Facebook is
aggressively being used by anti-vaccination advocates to target pregnant women
with sponsored advertisements to spread false information and conspiracy
theories as the US battles a climbing measles outbreak.
A sponsored
ad found by Quartz journalist Jeremy Merrill shows the anti-vaccination
organisation Stop Mandatory Vaccination targeting women ages 20 to 60 who have
expressed interest in pregnancy living in the state of Washington – where the
governor recently declared a state of emergency over the measles outbreak.
Nearly 50
children and young adults in Clark County, Washington have become sickened by
the disease since January.
According to
the CDC, there have been over 100 instances of measles since January – more
than the entire year of 2016, when there were only 86. So far, nearly every
child who has gotten ill is un-vaccinated.

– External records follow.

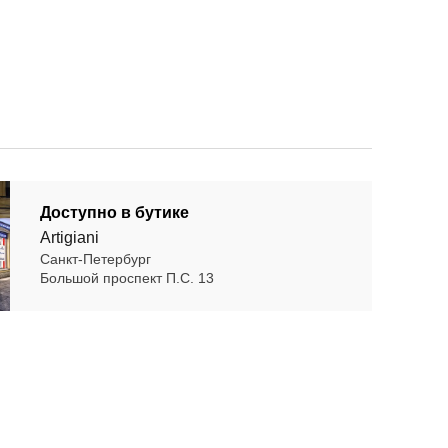
Доступно в бутике
Artigiani
Санкт-Петербург
Большой проспект П.С. 13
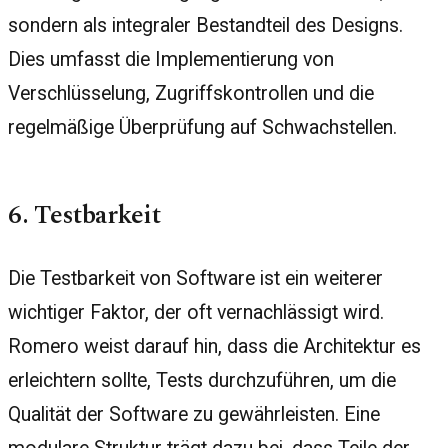
sondern als integraler Bestandteil des Designs.
Dies umfasst die Implementierung von
Verschlüsselung, Zugriffskontrollen und die
regelmäßige Überprüfung auf Schwachstellen.
6. Testbarkeit
Die Testbarkeit von Software ist ein weiterer
wichtiger Faktor, der oft vernachlässigt wird.
Romero weist darauf hin, dass die Architektur es
erleichtern sollte, Tests durchzuführen, um die
Qualität der Software zu gewährleisten. Eine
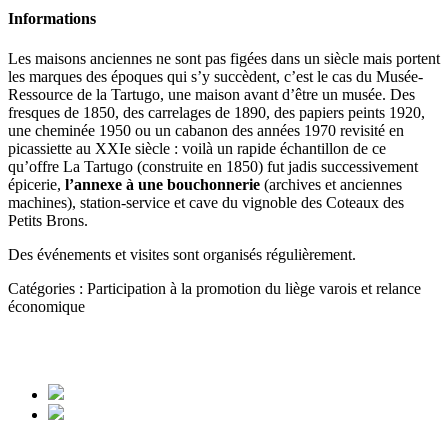
Informations
Les maisons anciennes ne sont pas figées dans un siècle mais portent
les marques des époques qui s’y succèdent, c’est le cas du Musée-
Ressource de la Tartugo, une maison avant d’être un musée.
Des
fresques de
1850, des carrelages de 1890,
des papiers peints
1920,
une cheminée 1950 ou un cabanon des années 1970 revisité en
picassiette au XXIe siècle : voilà un rapide échantillon de ce
qu’offre
La Tartugo
(construite en 1850) fut jadis successivement
épicerie,
l’annexe à une bouchonnerie
(archives et anciennes
machines), station-service et cave du vignoble des Coteaux des
Petits Brons.
Des événements et visites sont organisés régulièrement.
Catégories :
Participation à la promotion du liège varois et relance
économique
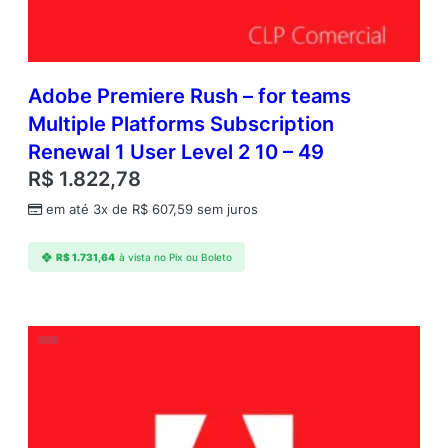
Adobe Premiere Rush – for teams
Multiple Platforms Subscription
Renewal 1 User Level 2 10 – 49
R$
1.822,78
em até 3x de
R$
607,59
sem juros
R$
1.731,64
à vista no Pix ou Boleto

Facebook lets anti-vaxxers target ads specifically at women who are 'interested in pregnancy'.— Jeremy B. Merrill (@jeremybmerrill) February 14, 2019
(But Facebook refuses to put that targeting information into its public database.)
great find by @lachlan https://t.co/7swRhWc7AY pic.twitter.com/vnvsxNWVrw
In the
sponsored ad by Stop Mandatory Vaccinations, which has over 100,000 likes on
Facebook, it said a woman's daughter died "12 hours after being injected
by eight vaccines in 2008."
Vaccination
rates have plummeted in pockets of the Pacific Northwest in recent years, as
lies about the dangers of vaccines have spread, despite the fact that the
measles vaccine is safe for almost everyone and can prevent many debilitating
illnesses and death.
Facebook
sent Business Insider the following statement:
"We are
committed to accurate and useful information throughout Facebook. We remove
content that violates our Community Standards, downrank articles that might be
misleading, and show third-party fact-checker articles to provide people with
more context. We have more to do, and will continue efforts to provide
educational information on important topics like health."